The formula for offensive success at N.C. State this season, with a new quarterback and new system and patchwork offensive line with a Sun Belt transfer holding things together at center, is simple. Get the ball to Dayes and Samuels and get out of the way. In the first quarter, Dayes and Samuels combined for 13 of 19 touches. They finished with a combined 162 yards on 28 rushes and seven catches for 84 yards – and five of N.C. State’s seven touchdowns.
To be fair to Canada, he might have squeezed the most out of the first few teams of Doeren’s tenure – the Pete Thomas-Brandon Mitchell QB tandem was quite a way to start – but there’s no question he managed to make the least of the Wolfpack’s skill players last season. He seemed to operate under the misconception that N.C. State had a broad array of NFL-level talent when in fact the Wolfpack had a couple truly talented play-makers who needed to see a lot of the ball.
There wasn’t much Canada or Doeren could do when Shadrach Thornton went on his rampage of idiocy and Dayes got hurt.

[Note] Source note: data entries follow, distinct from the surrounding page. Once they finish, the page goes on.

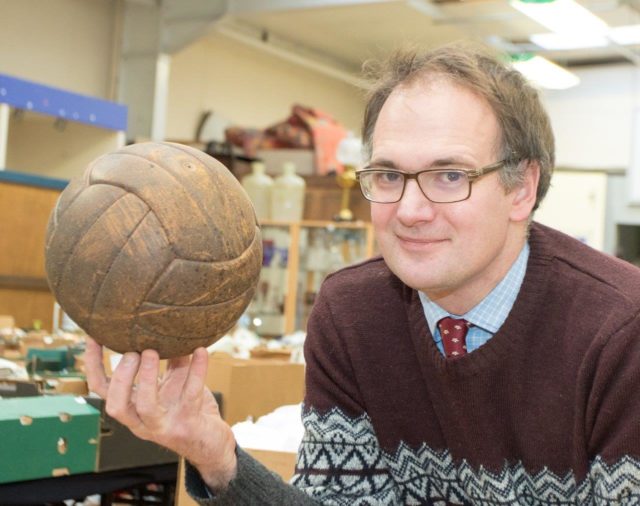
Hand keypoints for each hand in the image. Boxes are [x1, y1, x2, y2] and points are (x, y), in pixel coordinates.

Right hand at [84, 337, 237, 489]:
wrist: (211, 443)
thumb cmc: (189, 408)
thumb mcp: (175, 381)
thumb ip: (169, 357)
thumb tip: (165, 324)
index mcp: (132, 409)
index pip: (102, 389)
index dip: (93, 364)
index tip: (94, 336)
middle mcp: (142, 422)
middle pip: (116, 404)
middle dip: (121, 376)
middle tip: (132, 351)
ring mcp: (164, 426)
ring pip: (146, 407)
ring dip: (147, 378)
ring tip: (151, 351)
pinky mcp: (188, 424)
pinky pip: (190, 396)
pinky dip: (196, 371)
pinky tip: (201, 351)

When Samuels, who scored 16 touchdowns despite only being on the field half the time, got a pathetic four touches in the bowl loss to Mississippi State – and scored on two of them – it became clear that the Wolfpack offensive brain trust was running on empty.
So after spending three seasons held hostage to Canada’s constant attempts to out-think himself into offensive cul de sacs, just as he did in his one controversial season at Wisconsin beforehand, State fans must have tasted freedom on the air Thursday night watching Dayes and Samuels run wild. It was like opening the blinds to find out it was morning all along.
Meanwhile, Pittsburgh fans must be shuddering at the thought of James Conner and Qadree Ollison sharing time in the backfield and splitting carries and touches with Your Name Here and That Other Guy, neither of whom is in the same solar system as Conner or Ollison, both legitimate 1,000-yard ACC backs, when it comes to talent.
Cancer and a torn ACL couldn’t stop Conner from coming back for his final season, but Canada’s play-calling is a new obstacle for the 2014 ACC player of the year to overcome.
N.C. State fans can rejoice that such dilemmas are no longer their burden to carry. So, for that matter, can Doeren, who has yet to turn his recruiting success into comparable on-field success, in part because recruiting rankings are basically concocted out of thin air to drive paid traffic to subscription websites and aren’t worth the paper they aren’t printed on, and in part because recruiting talent is one thing and getting it the ball is another.
The latter shouldn’t be that hard. Drinkwitz proved on his first series Thursday that it doesn’t have to be.